◆ 作業依頼
ボクロスポリンについての解説文の続きを、最後の文の直後から書いてください。

◆ 読解文
ボクロスポリン(ルプキネス®)
ボクロスポリンとはどのような薬ですか
ボクロスポリンは免疫抑制薬のひとつです。タクロリムスやシクロスポリンといった免疫抑制薬と同じ仲間のお薬で、日本では2024年11月から使用されています。SLEは、異常な免疫系により自分自身を攻撃してしまうことで起きる病気ですが、ボクロスポリンは特にT細胞という免疫細胞を抑えることにより、SLEの炎症をしずめて、臓器へのダメージを防ぎます。
どのような場合にボクロスポリンは処方されるのですか
SLEのなかでも「ループス腎炎」が保険適用となっており、主に腎臓に病変がある患者さんに処方されます。ループス腎炎の活動性(病気の勢い)を抑えたい場合や、改善した状態を維持するために使われます。治験でステロイドやミコフェノール酸モフェチルと併用した際に有効性が認められたため、これらの薬剤と一緒に用いられることが多いです。

どのように服用すればよいでしょうか
ボクロスポリンは飲み薬の免疫抑制薬です。基本的には、1回3カプセルを1日2回内服します。ただし、腎臓の機能や肝臓の機能が悪い場合や他のお薬との飲み合わせがよくない場合は、内服を避けたり、飲む量を減らすことがあります。ボクロスポリンを処方されている場合は、必ず定期的に病院に通院して、主治医の先生の指示通りに内服しましょう。

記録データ
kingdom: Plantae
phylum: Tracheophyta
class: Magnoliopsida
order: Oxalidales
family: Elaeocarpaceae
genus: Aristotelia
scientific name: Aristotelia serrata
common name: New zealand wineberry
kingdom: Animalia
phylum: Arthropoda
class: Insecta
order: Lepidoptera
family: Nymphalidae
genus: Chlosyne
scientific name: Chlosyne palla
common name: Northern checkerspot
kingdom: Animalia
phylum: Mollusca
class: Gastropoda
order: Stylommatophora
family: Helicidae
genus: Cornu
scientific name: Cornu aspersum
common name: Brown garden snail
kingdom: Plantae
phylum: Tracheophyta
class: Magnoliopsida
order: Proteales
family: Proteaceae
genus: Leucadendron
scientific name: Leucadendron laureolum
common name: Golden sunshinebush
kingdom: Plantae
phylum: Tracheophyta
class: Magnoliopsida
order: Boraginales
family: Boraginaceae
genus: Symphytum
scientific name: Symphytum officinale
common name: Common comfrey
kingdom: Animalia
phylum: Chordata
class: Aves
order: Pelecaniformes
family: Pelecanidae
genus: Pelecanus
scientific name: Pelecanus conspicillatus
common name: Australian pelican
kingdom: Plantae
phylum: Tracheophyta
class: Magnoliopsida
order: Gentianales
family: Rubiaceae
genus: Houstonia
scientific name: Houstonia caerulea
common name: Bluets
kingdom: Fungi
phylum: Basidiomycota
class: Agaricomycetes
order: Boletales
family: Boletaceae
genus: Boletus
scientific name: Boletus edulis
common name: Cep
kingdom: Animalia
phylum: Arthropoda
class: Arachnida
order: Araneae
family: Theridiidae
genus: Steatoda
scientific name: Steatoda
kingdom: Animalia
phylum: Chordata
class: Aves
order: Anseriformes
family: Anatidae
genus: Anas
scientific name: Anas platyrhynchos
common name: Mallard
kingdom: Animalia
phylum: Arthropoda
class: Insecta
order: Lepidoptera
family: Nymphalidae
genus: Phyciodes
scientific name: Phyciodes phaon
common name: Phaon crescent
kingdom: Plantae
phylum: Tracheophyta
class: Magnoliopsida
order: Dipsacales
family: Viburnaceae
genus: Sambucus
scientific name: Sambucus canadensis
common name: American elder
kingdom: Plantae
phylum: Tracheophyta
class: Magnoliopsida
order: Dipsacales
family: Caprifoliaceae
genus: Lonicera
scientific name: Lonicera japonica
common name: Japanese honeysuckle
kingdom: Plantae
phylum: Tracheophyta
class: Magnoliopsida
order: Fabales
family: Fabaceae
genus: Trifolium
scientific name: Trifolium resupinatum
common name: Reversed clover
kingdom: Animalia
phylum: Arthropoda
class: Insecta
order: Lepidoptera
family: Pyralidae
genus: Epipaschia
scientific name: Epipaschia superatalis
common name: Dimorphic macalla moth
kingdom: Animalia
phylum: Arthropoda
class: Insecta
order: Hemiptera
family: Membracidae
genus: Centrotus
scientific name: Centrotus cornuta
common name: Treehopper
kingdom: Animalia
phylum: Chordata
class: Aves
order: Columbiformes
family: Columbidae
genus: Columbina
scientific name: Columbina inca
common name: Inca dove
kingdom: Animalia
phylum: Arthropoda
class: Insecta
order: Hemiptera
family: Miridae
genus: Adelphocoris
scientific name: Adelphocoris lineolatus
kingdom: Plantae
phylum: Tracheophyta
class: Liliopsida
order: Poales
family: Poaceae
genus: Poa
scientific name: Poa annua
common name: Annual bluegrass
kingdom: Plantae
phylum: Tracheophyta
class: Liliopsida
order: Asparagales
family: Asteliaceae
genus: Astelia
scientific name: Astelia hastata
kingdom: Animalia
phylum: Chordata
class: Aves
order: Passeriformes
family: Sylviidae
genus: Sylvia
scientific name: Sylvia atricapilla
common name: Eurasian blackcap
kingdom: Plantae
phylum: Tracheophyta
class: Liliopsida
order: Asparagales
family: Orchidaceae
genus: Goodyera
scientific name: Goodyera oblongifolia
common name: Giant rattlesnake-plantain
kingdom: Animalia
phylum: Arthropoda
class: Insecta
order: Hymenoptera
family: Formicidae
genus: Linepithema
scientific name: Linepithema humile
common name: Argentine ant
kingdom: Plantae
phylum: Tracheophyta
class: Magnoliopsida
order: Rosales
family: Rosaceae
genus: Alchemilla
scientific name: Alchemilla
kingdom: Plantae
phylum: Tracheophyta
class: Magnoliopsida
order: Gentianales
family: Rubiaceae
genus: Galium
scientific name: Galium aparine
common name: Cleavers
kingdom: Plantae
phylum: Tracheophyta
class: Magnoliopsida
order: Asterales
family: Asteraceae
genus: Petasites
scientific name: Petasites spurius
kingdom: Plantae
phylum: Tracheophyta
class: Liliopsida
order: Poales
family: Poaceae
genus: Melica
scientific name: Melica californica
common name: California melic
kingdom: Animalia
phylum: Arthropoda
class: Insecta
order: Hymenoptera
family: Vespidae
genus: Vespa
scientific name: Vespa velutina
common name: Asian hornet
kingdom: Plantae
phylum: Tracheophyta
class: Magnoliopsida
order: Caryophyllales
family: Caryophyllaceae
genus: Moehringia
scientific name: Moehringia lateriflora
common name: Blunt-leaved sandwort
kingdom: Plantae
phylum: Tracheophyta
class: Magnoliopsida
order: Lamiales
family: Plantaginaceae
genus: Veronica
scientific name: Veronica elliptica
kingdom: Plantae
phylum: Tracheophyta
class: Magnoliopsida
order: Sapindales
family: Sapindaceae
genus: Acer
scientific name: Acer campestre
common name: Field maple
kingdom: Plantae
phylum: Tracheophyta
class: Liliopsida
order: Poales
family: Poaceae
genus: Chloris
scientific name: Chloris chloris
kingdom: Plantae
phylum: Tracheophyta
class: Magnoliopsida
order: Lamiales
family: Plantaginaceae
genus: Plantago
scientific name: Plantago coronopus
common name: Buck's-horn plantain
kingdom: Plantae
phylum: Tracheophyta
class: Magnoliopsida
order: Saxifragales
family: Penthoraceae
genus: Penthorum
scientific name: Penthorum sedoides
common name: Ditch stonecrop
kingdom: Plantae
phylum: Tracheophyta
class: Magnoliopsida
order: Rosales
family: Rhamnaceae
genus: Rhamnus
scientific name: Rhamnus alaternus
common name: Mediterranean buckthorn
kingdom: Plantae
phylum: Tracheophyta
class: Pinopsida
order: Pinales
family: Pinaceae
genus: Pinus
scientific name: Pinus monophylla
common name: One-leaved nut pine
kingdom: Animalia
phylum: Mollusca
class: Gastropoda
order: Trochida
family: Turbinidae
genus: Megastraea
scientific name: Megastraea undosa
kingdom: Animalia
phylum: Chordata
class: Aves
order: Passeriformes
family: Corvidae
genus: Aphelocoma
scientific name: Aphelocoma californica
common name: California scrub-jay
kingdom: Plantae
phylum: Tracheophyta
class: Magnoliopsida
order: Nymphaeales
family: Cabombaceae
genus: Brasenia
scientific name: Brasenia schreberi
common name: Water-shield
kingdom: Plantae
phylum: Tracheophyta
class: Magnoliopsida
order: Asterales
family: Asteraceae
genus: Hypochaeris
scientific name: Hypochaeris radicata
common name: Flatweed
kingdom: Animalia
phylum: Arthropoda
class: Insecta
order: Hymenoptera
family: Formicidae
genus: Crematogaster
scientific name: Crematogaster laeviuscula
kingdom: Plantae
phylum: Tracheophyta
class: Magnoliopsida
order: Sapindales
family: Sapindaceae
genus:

◆ 回答文
副作用にはどのようなものがありますか
この薬だけでなく免疫抑制薬一般に言えることですが、からだの免疫力が低下し、様々な感染症にかかりやすくなります。また、感染症にかかった場合には、重症化したり長期化したりしやすくなります。普段から感染対策を十分に行いましょう。
この薬の副作用としては、頭痛、血圧の上昇、下痢などが比較的よくみられます。また、長期間の服用により腎機能が悪くなることがあります。日頃から体調に気をつけて、何かあれば主治医の先生に早めに相談しましょう。
何か注意が必要なことはありますか
・内服中は生ワクチンは基本的に接種できません。ワクチンを希望される際には、打ってよいもの(生ワクチンではないワクチン)かどうかを必ず主治医の先生に確認してください。
・免疫を抑える薬なので、感染症にかからないように注意が必要です。手洗い、うがいをこまめに行い、人混みに行く時はマスクをするように心がけましょう。
・感染を疑わせる症状(発熱、喉の痛み、咳、排尿する時の痛みなど)やなにか異常と感じる症状があれば、直ちに主治医の先生に報告してください。
・血圧が上がる副作用がでることがあるため、ときどき家で血圧を測定をしましょう。
・グレープフルーツを食べたり飲んだりすると薬の作用が強くなり、副作用があらわれやすくなることがあります。一ボクロスポリンを内服している方は、グレープフルーツを摂取しないようにしてください。
・ボクロスポリンは妊娠中も使用できるシクロスポリンによく似た構造をもつ薬です.しかし,新しい薬のため,妊娠中に安全に使えるといえるだけの証拠がまだありません.妊娠中の方、妊娠を予定している方、授乳中の方は内服前に医師に相談してください。